Inbal Segev (ענבל שגב) is a cellist who grew up in Israel. Segev began her studies in Israel at the age of 5. With the recommendation of Isaac Stern, she came to the United States to continue her studies at the age of 16. She debuted with the Israel Philharmonic and the Berlin Philharmonic under the direction of Zubin Mehta. Her Carnegie Hall debut was held on December 7, 1997, where she performed the Carnegie Hall premiere of Trois strophes sur le nom de Sacher for solo cello by Henri Dutilleux.

Segev won prizes at the International Pablo Casals Cello Competition in Kronberg (2000), The Juilliard Concerto competition (1998), the International Paulo Cello Competition in Helsinki (1996), and the Washington International Competition (1995).

Segev has released a number of recordings, including Nigun on Vox Records and Dance, a five movement cello concerto by Anna Clyne which was commissioned by Segev in 2019.
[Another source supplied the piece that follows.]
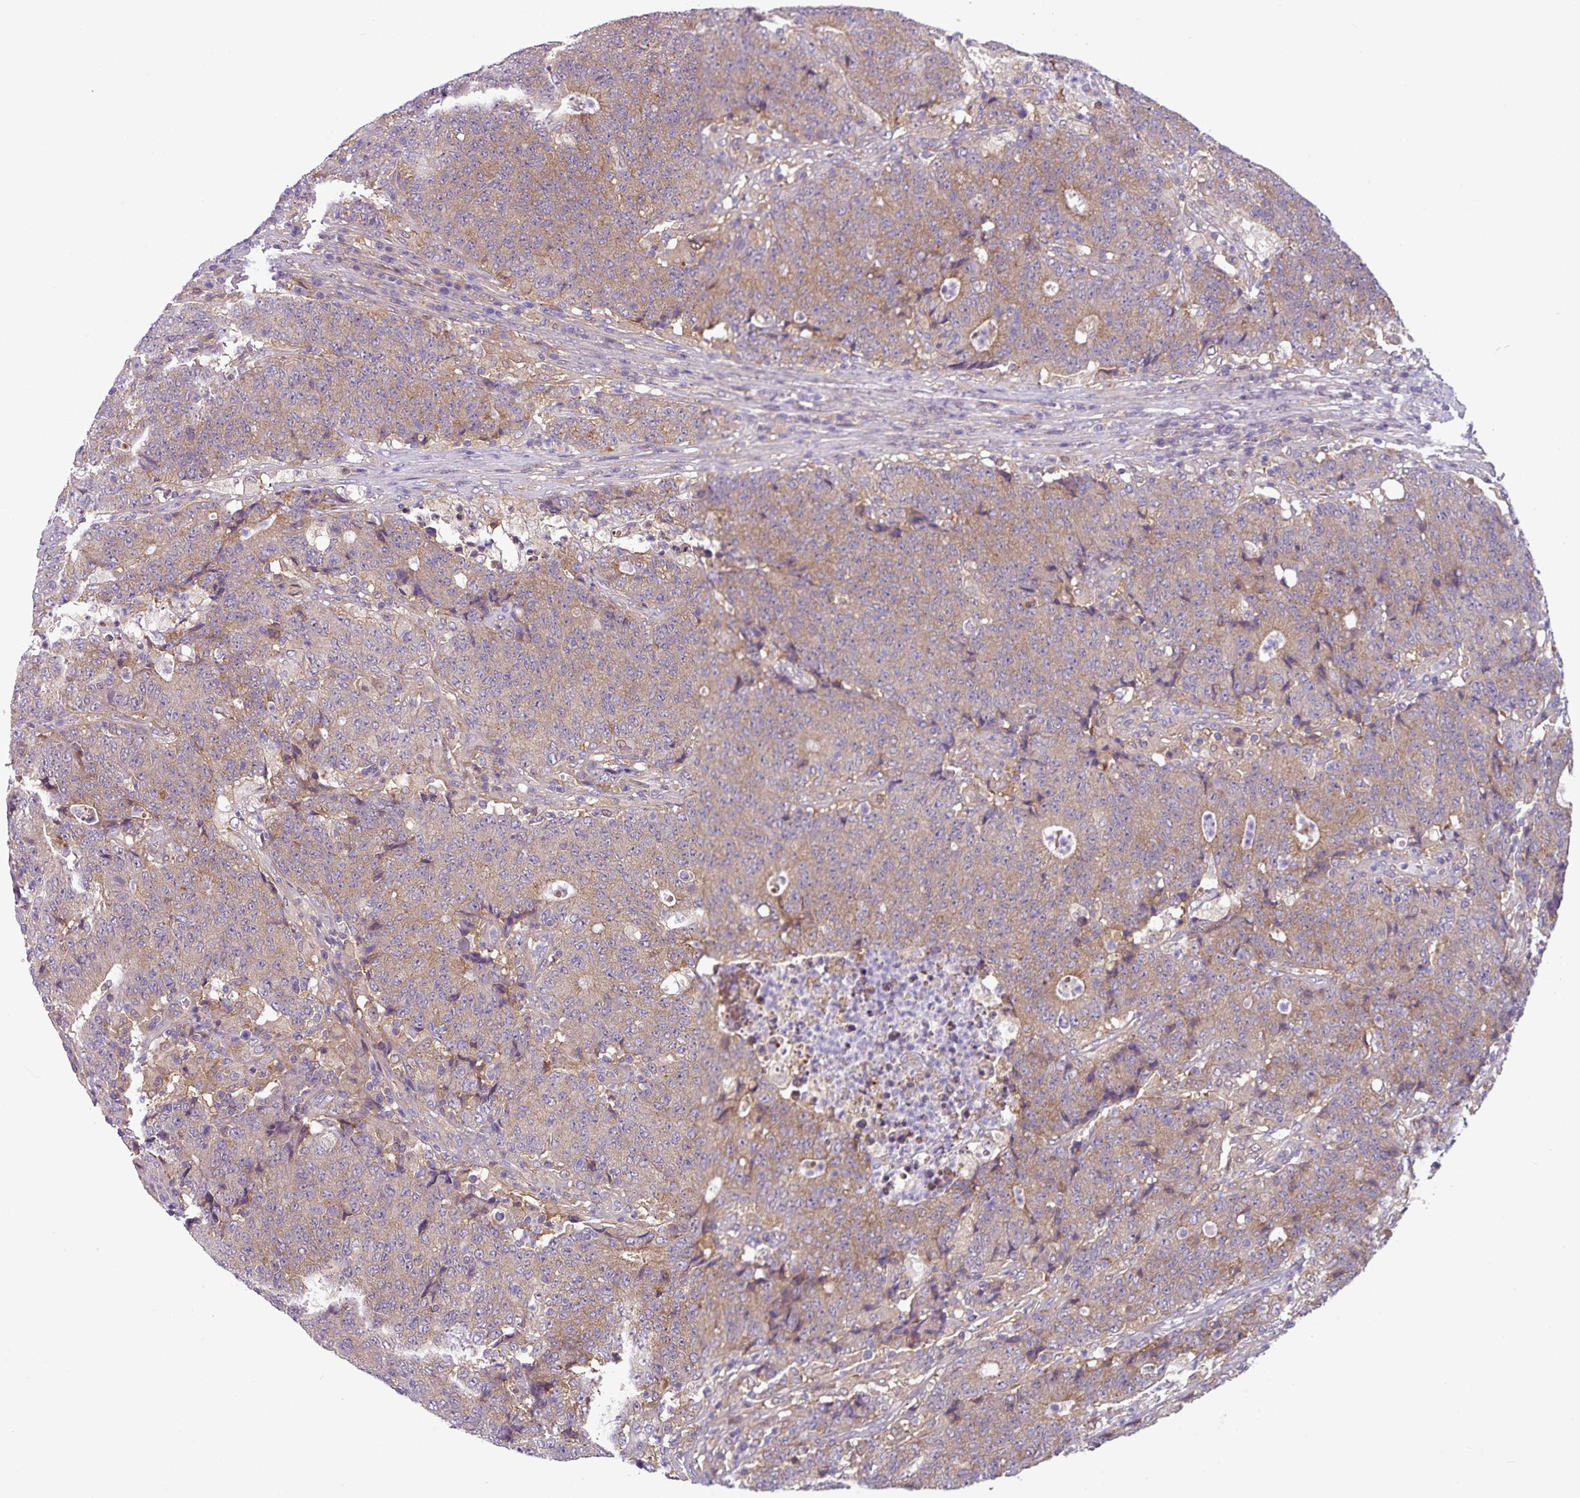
{"staining": {"intensity": "weak", "quantity": "25%-75%", "location": "cytoplasmic/membranous"}, "tissue": "colorectal cancer", "cell_type": "Tumor cells", "image_type": "cancer", "snomed": [{"axis": "morphology", "description": "Adenocarcinoma, NOS"}, {"axis": "topography", "description": "Colon"}], "caption": "Adenocarcinoma (colorectal) was stained to show a protein in brown. There is low levels of weak cytoplasmic/membranous expression in about 25%-75% of tumor cells. Nuclei are stained in blue.", "gene": "SLC23A2", "patient": {"sex": "female", "age": 75}}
Segev holds a bachelor's degree from the Juilliard School and a master's degree from the Yale School of Music, where her teachers included Joel Krosnick, Harvey Shapiro and Aldo Parisot. She also studied with Bernard Greenhouse, who was a student of Pablo Casals. Segev's cello was made by Francesco Rugeri in 1673.

Segev resides in New York with her husband and 3 children.